Personalized biopsy schedules based on risk of gleason upgrading for low-risk prostate cancer active surveillance patients

  • Anirudh Tomer,
  • Daan Nieboer,
  • Monique J. Roobol,
  • Anders Bjartell,
  • Ewout W. Steyerberg,
  • Dimitris Rizopoulos,
  • Movember Foundation's Global Action Plan Prostate Cancer Active Surveillance (GAP3) consortium

Objective

To develop a model and methodology for predicting the risk of Gleason upgrading in prostate cancer active surveillance (AS) patients, and using the predicted risks to create risk‐based personalized biopsy schedules as an alternative to one‐size‐fits‐all schedules (e.g., annually).
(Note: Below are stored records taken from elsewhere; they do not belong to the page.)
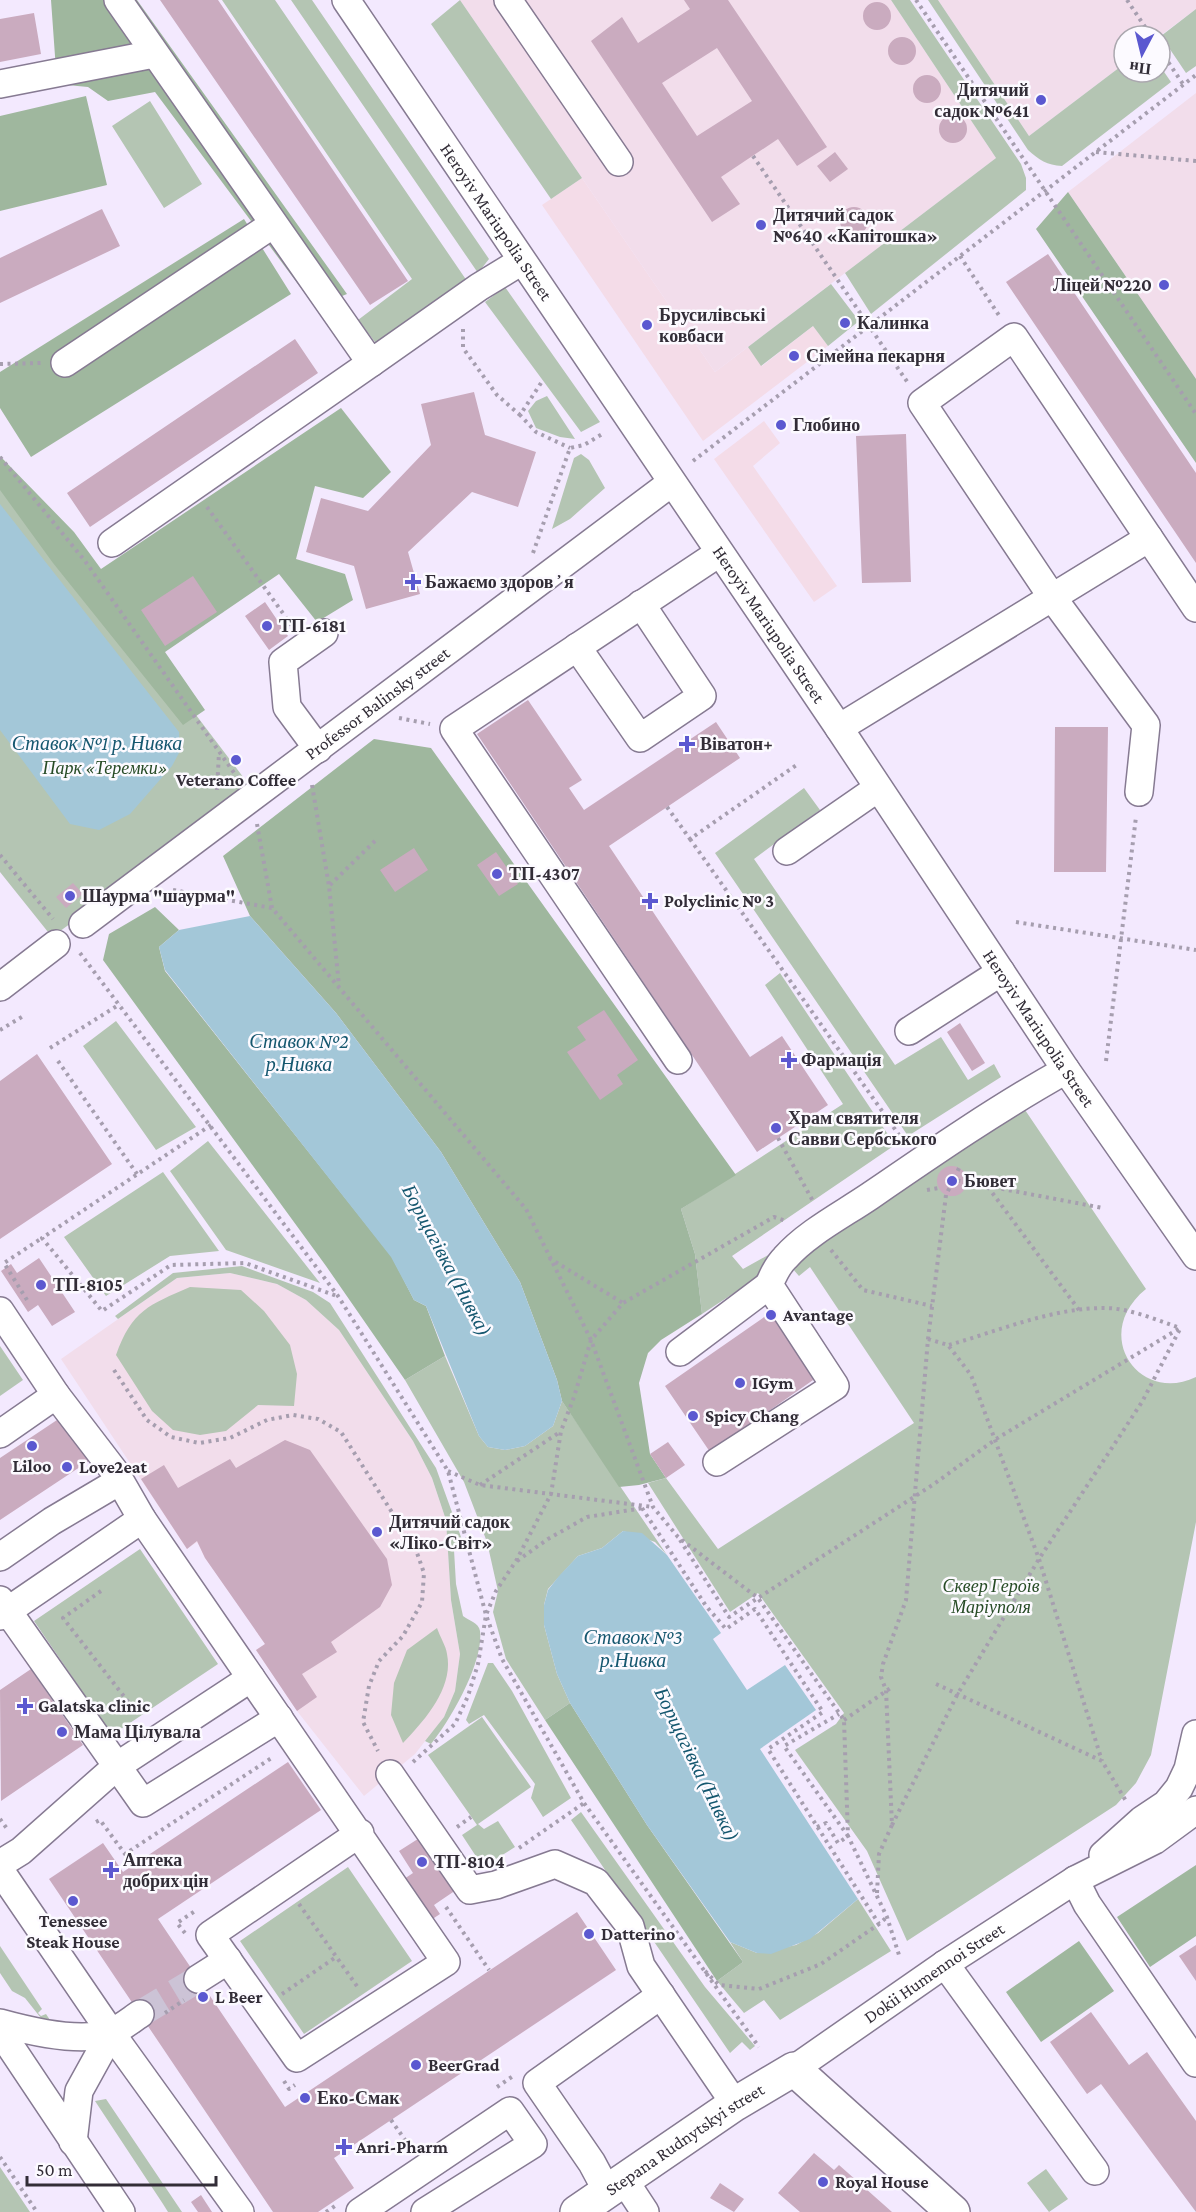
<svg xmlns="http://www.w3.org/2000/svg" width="1196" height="2212" viewBox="0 0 1196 2212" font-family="'Crimson Pro',serif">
<rect width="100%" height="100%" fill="#f3e9fe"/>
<path fill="#f4dce8" d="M582,178L715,372L748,347L762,366L813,326L828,346L703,441L542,205Z
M764,421L780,443L753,466L837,586L814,602L714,459Z"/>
<path fill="#f2ddeb" d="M460,0H891L996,158L715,372Z
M938,0H1196V9L1160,36H1124V64L1029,136Z
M1196,93V379L1068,192Z
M230,1273L277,1284L306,1300L339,1330L413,1441L432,1478L446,1520L451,1600L460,1654L455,1691L444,1717L415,1754L364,1796L297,1711L256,1650L265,1644L258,1634L339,1578L205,1558L197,1542L187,1549L61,1359L177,1278Z"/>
<path fill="#b4c5b3" d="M222,0H275L467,281L378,346L358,320L412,279Z
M291,0H312L489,259L478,273Z
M460,0L582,178L551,199L431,24Z
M891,0H910L1021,164L1026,178V190L871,314L845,273L996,158Z
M928,0H938L1029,136L1124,64V72H1160V66L1171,82L1062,166C1047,165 1039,160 1028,150Z
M1196,9V66L1186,73L1161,36Z
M150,101L202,184L164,208L112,126Z
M831,284L859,321L828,346L813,326L761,366L748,347Z
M505,287L600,422L581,432L485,302Z
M547,396L575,439L560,437L536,428L528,411L536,401Z
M581,454L589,460L605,488L570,519L552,529L574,458Z
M0,457L253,790L52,937L0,872Z
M804,788L820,810L754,859L895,1065L941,1037L968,1080L994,1064L1001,1077L908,1136L715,853Z
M780,973L895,1145L732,1256L743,1269L779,1249L757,1278L702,1314L695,1254L681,1209L843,1104L765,985Z
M116,1021L196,1127L156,1150L83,1046Z
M1021,1104L1146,1289C1090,1334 1139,1405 1196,1377V1522L1151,1755L1136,1783L1116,1805L907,1941L867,1851L795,1750L836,1724L844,1713L758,1593L730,1612L648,1483L666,1478L718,1549L914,1423L810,1267L799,1276L792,1268L793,1263Z
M208,1141L320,1283L226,1250L170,1171Z
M163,1172L219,1251L170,1256L106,1296L64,1237Z
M242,1266L313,1292L330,1303L436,1468L465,1548L454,1550L456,1584L463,1616C468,1620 479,1623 480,1631C484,1662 450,1721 431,1744L425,1741L444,1717L455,1691L460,1654L451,1600L446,1520L432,1478L413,1441L339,1330L306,1300L277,1284L230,1273L177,1278L118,1319L115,1316L173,1273Z
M190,1287L241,1290L264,1311L290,1345L297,1374L294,1406L258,1405L226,1431L200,1435L173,1430L152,1411L116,1355C132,1310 149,1305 190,1287Z
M0,1346L23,1380L0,1396Z
M445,1356L479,1436L488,1447L505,1450L525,1446L553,1426L562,1401L667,1555L655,1542L623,1531L602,1548L578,1556L548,1589L544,1605V1625L557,1674L570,1703L545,1720L506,1659L493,1612L498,1591L487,1542L464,1482L405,1380Z
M140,1549L218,1664L112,1735L34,1621Z
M437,1628C440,1637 446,1646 447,1654C454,1688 424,1721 403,1743L391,1715L394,1683L407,1650Z
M488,1663H493L512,1691L571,1798L543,1817L531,1798L535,1784L484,1715L469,1724L466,1720Z
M482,1717L531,1787L478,1824L484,1829L498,1821L515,1847L483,1867L462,1835L477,1825L428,1755Z
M581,1812L705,1987L755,2046L750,2050L742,2042L730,2053L571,1820Z
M348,1867L412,1961L304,2034L240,1941Z
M858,1899L891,1951L780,2020L764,2000L744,2013L717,1981L743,1962L730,1942L757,1953L796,1945L818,1933Z
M0,1946L42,2009L38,2013L41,2016L46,2014L54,2026L48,2027L25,1998L12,1991L0,1973Z
M106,2099L182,2212H168L163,2204L95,2101Z
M0,2167L30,2212H0Z
M1046,2169L1068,2199L1049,2212L1027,2183Z"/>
<path fill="#9fb79e" d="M51,0H137L347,294L315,307L155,92L108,101L88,87L57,84Z
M86,96L107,185L0,211V116Z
M1068,192L1196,379V463L1036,229Z
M244,219L291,294L31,457L0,408V372Z
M341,408L391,472L363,498L315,486L296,559L345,574L353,600L317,622L279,574L165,652L205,710L183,725L53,563L0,490V456L74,532L101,569Z
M374,739L431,748L736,1175L681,1209L695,1254L702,1314L661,1340L648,1353L639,1383L650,1454L666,1478L639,1485L619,1487L562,1401L557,1380L520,1282L441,1152L336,1013L250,916L223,856Z
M155,907L179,930L159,947L165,971L392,1257L414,1300L426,1306L445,1356L405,1380L326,1266L103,960L109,934Z
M570,1703L647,1825L743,1962L717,1981L545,1720Z
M1196,1865V1936L1150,1967L1117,1917Z
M1079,1941L1114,1991L1041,2042L1006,1992Z"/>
<path fill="#a3c7d8" d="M0,504L179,732L180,751L172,766L130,814L99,830L70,824L0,730Z
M250,916L336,1013L441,1152L520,1282L557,1380L562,1401L553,1426L525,1446L505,1450L488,1447L479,1436L426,1306L414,1300L391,1257L165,970L159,947L179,930Z
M623,1531L642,1533L667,1555L721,1633L713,1639L747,1690L785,1665L816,1710L760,1749L858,1899L810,1939L771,1954L757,1953L730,1942L647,1825L570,1703L557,1674L544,1625V1605L548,1590L559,1576L578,1556L602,1548Z"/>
<path fill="#caabbf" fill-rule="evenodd" d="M160,0H218L408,281L370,305Z
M684,0H728L827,147L797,166L778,139L721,177L740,204L712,222L591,41L622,17L638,43L690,9ZM717,48L752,101L697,136L662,83Z
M863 16a14 14 0 1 1 28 0a14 14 0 1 1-28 0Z
M34,13L41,54L0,62V19Z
M888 51a14 14 0 1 1 28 0a14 14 0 1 1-28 0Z
M913 89a14 14 0 1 1 28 0a14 14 0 1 1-28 0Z
M939 129a14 14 0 1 1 28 0a14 14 0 1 1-28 0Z
M835,152L848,169L830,182L817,166Z
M840 221a14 14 0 1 1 28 0a14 14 0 1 1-28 0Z
M102,209L120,246L0,303V258Z
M1048,254L1196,473V563L1006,282Z
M295,339L318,373L90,527L67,493Z
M474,392L485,435L536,452L518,507L472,492L408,552L420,594L366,609L354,566L306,552L321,498L368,511L431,445L421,404Z
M906,434L911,582L862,583L856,436Z
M193,576L217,612L165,646L141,610Z
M265,602L288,636L269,650L245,616Z
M528,700L582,780L569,788L584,810L716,722L740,758L609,846L750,1057L782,1036L828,1105L757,1152L477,734Z
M1055,727H1108L1106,872H1054Z
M414,848L428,870L395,892L380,870Z
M496,852L518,884L499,896L477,865Z
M73,883L83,894L66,908L56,897Z
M604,1010L638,1060L617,1075L623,1084L600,1100L567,1052L586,1040L577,1027Z
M960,1023L985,1063L972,1071L947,1032Z
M37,1054L112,1164L0,1239V1081Z
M937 1181a15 15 0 1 1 30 0a15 15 0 1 1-30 0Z
M39,1258L75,1312L52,1326L38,1305L28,1312L1,1271L11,1264L17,1273Z
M770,1313L816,1378L710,1452L665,1386Z
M60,1418L89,1461L0,1520V1458Z
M285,1440L310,1450L387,1559L392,1585L380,1607L331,1642L337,1652L302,1674L317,1697L297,1711L256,1650L265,1644L205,1558L197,1541L187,1549L141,1479L164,1465L178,1488L230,1459L236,1468Z
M668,1442L685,1465L666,1478L650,1454Z
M31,1669L83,1745L1,1801L0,1690Z
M288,1762L321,1810L158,1919L285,2107L577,1912L616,1970L334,2158L354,2188L318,2212H273L49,1879L103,1843L123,1872Z
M421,1837L456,1890L434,1905L440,1914L431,1920L404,1879L413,1873L399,1851Z
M1196,1945V1981L1179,1956Z
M1091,2012L1129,2065L1147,2052L1196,2121V2212L1101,2084L1087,2094L1050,2042Z
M814,2153L834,2170L839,2165L892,2212H800L778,2193Z
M720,2183L744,2199L734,2212L710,2198Z
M201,2195L212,2212H198L191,2202Z"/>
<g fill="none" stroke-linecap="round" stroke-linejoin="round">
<path stroke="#ccc3d6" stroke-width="27" stroke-dasharray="27 14" stroke-linecap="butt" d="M140,2014L198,1979"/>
<g stroke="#867a92" stroke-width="30">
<g id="minor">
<path d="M118,0L371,363L479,287L520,262"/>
<path id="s1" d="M346,0L839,728L1066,1070L1196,1256"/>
<path d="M508,0L619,162"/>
<path d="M0,84L154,54"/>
<path d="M65,363L272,225"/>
<path d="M112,543L371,363"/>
<path d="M577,647L640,738L702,696L641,604"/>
<path d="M839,728L1149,538"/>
<path d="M318,749L287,707L283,662L324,633"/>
<path d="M1139,792L1146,725L1052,597L922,403L1014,337L1196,608"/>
<path d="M787,851L878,788"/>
<path id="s2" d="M83,924L671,483"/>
<path d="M0,987L56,944"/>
<path d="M909,1031L1001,972"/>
<path d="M678,1060L454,729L719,553"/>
<path d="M0,1311L56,1395L115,1472L142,1519L446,1962L297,2058L210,1935L360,1833"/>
<path d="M680,1352L769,1285"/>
<path d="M0,1434L56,1395"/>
<path d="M717,1462L835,1386L769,1285C773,1275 777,1266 785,1258C807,1233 842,1215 870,1196C934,1152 998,1108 1066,1070"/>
<path d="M0,1557L52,1521L118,1482"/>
<path d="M0,1600L143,1803L279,1718"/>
<path d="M0,1616L142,1519"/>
<path d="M390,1774L470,1890L496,1885L555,1864L596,1882L630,1926L641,1966L735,2104"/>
<path d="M1103,1855L1142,1820L1166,1804L1179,1788L1188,1769L1196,1734"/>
<path d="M0,1864L21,1851L117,1766L251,1678"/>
<path d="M4,1876L116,2040L240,2212"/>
<path d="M1075,1880L1087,1904L1196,2063"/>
<path d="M945,1964L1095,2171"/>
<path d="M198,1979L228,1960"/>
<path d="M0,2023C29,2031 83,2044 112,2032C121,2028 131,2020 140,2014"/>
<path d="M0,2031L121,2212"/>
<path id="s3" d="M794,2069L945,1964L1075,1880L1155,1840L1196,1810"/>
<path d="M73,2142L79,2091L111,2033"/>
<path d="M624,2180L645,2212"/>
<path d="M607,2191L592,2163L537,2083L661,1995"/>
<path d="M360,2212L510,2111L533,2144L425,2212"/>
</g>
</g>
<g stroke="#867a92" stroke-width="36">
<g id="major">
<path id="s4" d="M577,2212L735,2104L794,2069L953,2212"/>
</g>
</g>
<path stroke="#a69eaf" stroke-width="4" stroke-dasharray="3 4.5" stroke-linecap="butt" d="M916,0L1196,414
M1127,0L1151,36
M1160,50L1183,84
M1096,152L1196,161
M753,156L908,383
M960,256L1000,317
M463,329V348L497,395L520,415
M0,364L41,363
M541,383L520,415L536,432L570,448
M0,457L85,561L237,777
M693,461L1196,75
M207,507L292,626
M533,553L570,448L584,445L604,433
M399,718L430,724
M312,785L329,886L339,986
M217,790L219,753
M667,807L690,839L798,764
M257,824L272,908
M690,839L904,1142
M0,855L53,919
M330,885L375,841
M173,890L272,908L526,1209L591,1340L653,1507L678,1537L758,1598L934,1484L996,1439L1180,1328
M1016,922L1196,950
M80,953L338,1296L448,1471L486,1615L502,1659L584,1803L759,2047
M0,1030L25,1015
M50,1048L120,1004
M58,1061L137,1174
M1106,1061L1136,817
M211,1125L42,1238L102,1311L171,1265L245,1263L337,1296
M778,1138L814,1203
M950,1179L1103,1208
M988,1187L1079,1310
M927,1190L939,1188
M831,1250L863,1290L932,1306
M549,1258L623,1303
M27,1300L4,1263L42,1238
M928,1339L948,1345L971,1375L1039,1559L1102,1761
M949,1345C998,1331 1052,1308 1104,1308C1130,1308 1156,1320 1180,1328
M114,1370L147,1420L171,1437L199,1443L230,1438L267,1420L293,1415L318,1419L341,1432L416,1550L424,1573L422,1602L403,1636L379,1661L369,1686L363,1722L378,1751
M448,1471L480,1485L653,1507
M480,1485L560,1432
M642,1508L706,1606L726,1629L755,1609L823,1712L768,1749L879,1924L887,1917
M680,1540L729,1617L758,1598L844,1720L848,1836L887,1917L899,1955
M517,1561L548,1539L587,1517L643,1508
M101,1591L63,1618L140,1717
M936,1684L1102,1761L1126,1801
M844,1720L892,1687
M413,1762L455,1724L468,1696L478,1664L486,1615L496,1591L516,1561L551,1494L561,1431L574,1397L591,1340L623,1303L774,1217L786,1221
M0,1819L8,1830
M96,1822L100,1820L125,1854L273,1757
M892,1825L957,1695L1039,1559L1142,1402L1180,1329
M457,1827L471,1817
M817,1827L826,1823L838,1843L848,1836L784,1746L839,1714
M519,1848L584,1803
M877,1893L879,1854L892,1825L886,1690L881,1677L883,1664L906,1600L928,1339L946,1195L959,1168
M299,1904L359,1989
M446,1907L489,1970
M185,1933L177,1923L195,1911
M705,1971L719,1985L759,1989L821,1964L879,1924
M282,1994L336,1957
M165,2013L184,2000
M284,2081L289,2089L295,2085
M497,2087L513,2076
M391,2120L410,2147
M0,2157L37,2212
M326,2212L335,2206"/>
<use href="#minor" stroke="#fff" stroke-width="27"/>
<use href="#major" stroke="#fff" stroke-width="33"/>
</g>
<g fill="#5b58d0" stroke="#fcfaff" stroke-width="2">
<circle cx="1041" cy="100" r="6"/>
<circle cx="761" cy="225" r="6"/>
<circle cx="1164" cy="285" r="6"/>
<circle cx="845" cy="323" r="6"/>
<circle cx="647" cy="325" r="6"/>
<circle cx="794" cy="356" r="6"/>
<circle cx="781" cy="425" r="6"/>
<path d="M410 573h6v6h6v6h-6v6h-6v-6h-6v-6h6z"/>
<circle cx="267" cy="626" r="6"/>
<path d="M684 735h6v6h6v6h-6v6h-6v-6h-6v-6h6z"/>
<circle cx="236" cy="760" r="6"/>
<circle cx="497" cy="874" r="6"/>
<circle cx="70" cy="896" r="6"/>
<path d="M647 892h6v6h6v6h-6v6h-6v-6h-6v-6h6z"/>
<path d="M786 1051h6v6h6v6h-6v6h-6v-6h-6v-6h6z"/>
<circle cx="776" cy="1128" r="6"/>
<circle cx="952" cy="1181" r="6"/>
<circle cx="41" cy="1285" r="6"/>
<circle cx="771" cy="1315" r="6"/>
<circle cx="740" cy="1383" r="6"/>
<circle cx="693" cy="1416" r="6"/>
<circle cx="32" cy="1446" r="6"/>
<circle cx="67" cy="1467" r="6"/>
<circle cx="377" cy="1532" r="6"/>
<path d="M22 1697h6v6h6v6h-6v6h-6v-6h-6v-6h6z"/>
<circle cx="62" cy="1732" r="6"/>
<circle cx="422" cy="1862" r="6"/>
<path d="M108 1861h6v6h6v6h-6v6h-6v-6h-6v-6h6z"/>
<circle cx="73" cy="1901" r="6"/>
<circle cx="589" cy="1934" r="6"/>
<circle cx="203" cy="1997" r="6"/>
<circle cx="416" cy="2065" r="6"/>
<circle cx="305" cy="2098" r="6"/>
<path d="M341 2138h6v6h6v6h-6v6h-6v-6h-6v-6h6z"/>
<circle cx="823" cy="2182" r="6"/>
</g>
<g text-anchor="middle" stroke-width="5" stroke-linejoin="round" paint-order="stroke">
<g font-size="18" font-weight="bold" fill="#322d37" stroke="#fcfaff" text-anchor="start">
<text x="1029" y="96" text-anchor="end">Дитячий<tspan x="1029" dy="21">садок №641</tspan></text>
<text x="773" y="221">Дитячий садок<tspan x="773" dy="21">№640 «Капітошка»</tspan></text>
<text x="1152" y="291" text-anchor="end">Ліцей №220</text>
<text x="659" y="321">Брусилівські<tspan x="659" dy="21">ковбаси</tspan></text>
<text x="857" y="329">Калинка</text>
<text x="806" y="362">Сімейна пекарня</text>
<text x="793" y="431">Глобино</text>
<text x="425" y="588">Бажаємо здоровʼя</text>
<text x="279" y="632">ТП-6181</text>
<text x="700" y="750">Віватон+</text>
<text x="236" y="786" text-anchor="middle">Veterano Coffee</text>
<text x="509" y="880">ТП-4307</text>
<text x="82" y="902">Шаурма "шаурма"</text>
<text x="664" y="907">Polyclinic № 3</text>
<text x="801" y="1066">Фармація</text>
<text x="788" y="1124">Храм святителя<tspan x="788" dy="21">Савви Сербського</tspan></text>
<text x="964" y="1187">Бювет</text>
<text x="53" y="1291">ТП-8105</text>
<text x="783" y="1321">Avantage</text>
<text x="752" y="1389">IGym</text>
<text x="705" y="1422">Spicy Chang</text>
<text x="32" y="1472" text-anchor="middle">Liloo</text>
<text x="79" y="1473">Love2eat</text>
<text x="389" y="1528">Дитячий садок<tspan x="389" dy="21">«Ліко-Світ»</tspan></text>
<text x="38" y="1712">Galatska clinic</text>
<text x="74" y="1738">Мама Цілувала</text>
<text x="123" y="1866">Аптека<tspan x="123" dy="21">добрих цін</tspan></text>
<text x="434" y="1868">ТП-8104</text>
<text x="73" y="1927" text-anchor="middle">Tenessee<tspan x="73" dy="21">Steak House</tspan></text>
<text x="601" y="1940">Datterino</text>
<text x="215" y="2003">L Beer</text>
<text x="428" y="2071">BeerGrad</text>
<text x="317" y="2104">Еко-Смак</text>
<text x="356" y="2153">Anri-Pharm</text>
<text x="835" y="2188">Royal House</text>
</g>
<g font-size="18" fill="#322d37" stroke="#fcfaff">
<text dy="6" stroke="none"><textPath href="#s1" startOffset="268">Heroyiv Mariupolia Street</textPath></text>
<text dy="6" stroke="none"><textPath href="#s1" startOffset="754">Heroyiv Mariupolia Street</textPath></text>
<text dy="6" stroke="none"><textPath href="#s2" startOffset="368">Professor Balinsky street</textPath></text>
<text dy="6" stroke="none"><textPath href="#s1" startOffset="1240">Heroyiv Mariupolia Street</textPath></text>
<text dy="6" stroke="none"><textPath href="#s3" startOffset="170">Dokii Humennoi Street</textPath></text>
<text dy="6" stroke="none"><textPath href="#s4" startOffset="130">Stepana Rudnytskyi street</textPath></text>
</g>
<g font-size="18" font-style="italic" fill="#264b25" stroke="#fcfaff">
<text x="105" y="774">Парк «Теремки»</text>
<text x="991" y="1592">Сквер Героїв<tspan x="991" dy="21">Маріуполя</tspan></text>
</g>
<g font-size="20" font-style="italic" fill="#15576f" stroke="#fcfaff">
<text x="97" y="750">Ставок №1 р. Нивка</text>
<text x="299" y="1048">Ставок №2<tspan x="299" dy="23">р.Нивка</tspan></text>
<text transform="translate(447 1260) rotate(62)" y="7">Борщагівка (Нивка)</text>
<text x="633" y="1644">Ставок №3<tspan x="633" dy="23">р.Нивка</tspan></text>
<text transform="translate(697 1764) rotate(64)" y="7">Борщагівка (Нивка)</text>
</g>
</g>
<g transform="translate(1142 54) rotate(187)"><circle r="28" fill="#fcfaff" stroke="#aba8af" stroke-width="1.5"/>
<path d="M0-4.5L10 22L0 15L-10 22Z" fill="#5b58d0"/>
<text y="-9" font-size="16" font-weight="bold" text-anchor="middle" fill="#322d37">Пн</text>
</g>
<path d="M27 2176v9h189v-9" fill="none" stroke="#322d37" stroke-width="3"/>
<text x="36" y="2176" font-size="18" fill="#322d37" stroke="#fcfaff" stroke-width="4.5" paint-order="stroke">50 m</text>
</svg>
Furthermore, to assist patients and doctors in making shared decisions of biopsy schedules, by providing them quantitative estimates of the burden and benefit of opting for personalized versus any other schedule in AS. Last, to externally validate our model and implement it along with personalized schedules in a ready to use web‐application.

Materials and Methods

Repeat prostate‐specific antigen (PSA) measurements, timing and results of previous biopsies, and age at baseline from the world’s largest AS study, Prostate Cancer Research International Active Surveillance or PRIAS (7813 patients, 1134 experienced upgrading). We fitted a Bayesian joint model for time‐to‐event and longitudinal data to this dataset. We then validated our model externally in the largest six AS cohorts of the Movember Foundation’s Global Action Plan (GAP3) database (>20,000 patients, 27 centers worldwide). Using the model predicted upgrading‐risks, we scheduled biopsies whenever a patient’s upgrading‐risk was above a certain threshold. To assist patients/doctors in choice of this threshold, and to compare the resulting personalized schedule with currently practiced schedules, along with the timing and the total number of biopsies (burden) planned, for each schedule we provided them the time delay expected in detecting upgrading (shorter is better).

Results

The cause‐specific cumulative upgrading‐risk at year five of follow‐up was 35% in PRIAS, and at most 50% in GAP3 cohorts. In the PRIAS based model, PSA velocity was a stronger predictor of upgrading (Hazard Ratio: 2.47, 95%CI: 1.93–2.99) than PSA value (Hazard Ratio: 0.99, 95%CI: 0.89–1.11). Our model had a moderate area under the receiver operating characteristic curve (0.6–0.7) in validation cohorts. The prediction error was moderate (0.1–0.2) in GAP3 cohorts where the impact of PSA value and velocity on upgrading‐risk was similar to PRIAS, but large (0.2–0.3) otherwise. Our model required recalibration of baseline upgrading‐risk in validation cohorts. We implemented the validated models and the methodology for personalized schedules in a web‐application (http://tiny.cc/biopsy).

Conclusions

We successfully developed and validated a model for predicting upgrading‐risk, and providing risk‐based personalized biopsy decisions, in prostate cancer AS. Personalized prostate biopsies are a novel alternative to fixed one‐size‐fits‐all schedules that may help to reduce unnecessary prostate biopsies while maintaining cancer control. The model and schedules made available via a web‐application enable shared decision making of biopsy schedules by comparing fixed and personalized schedules on total biopsies and expected time delay in detecting upgrading.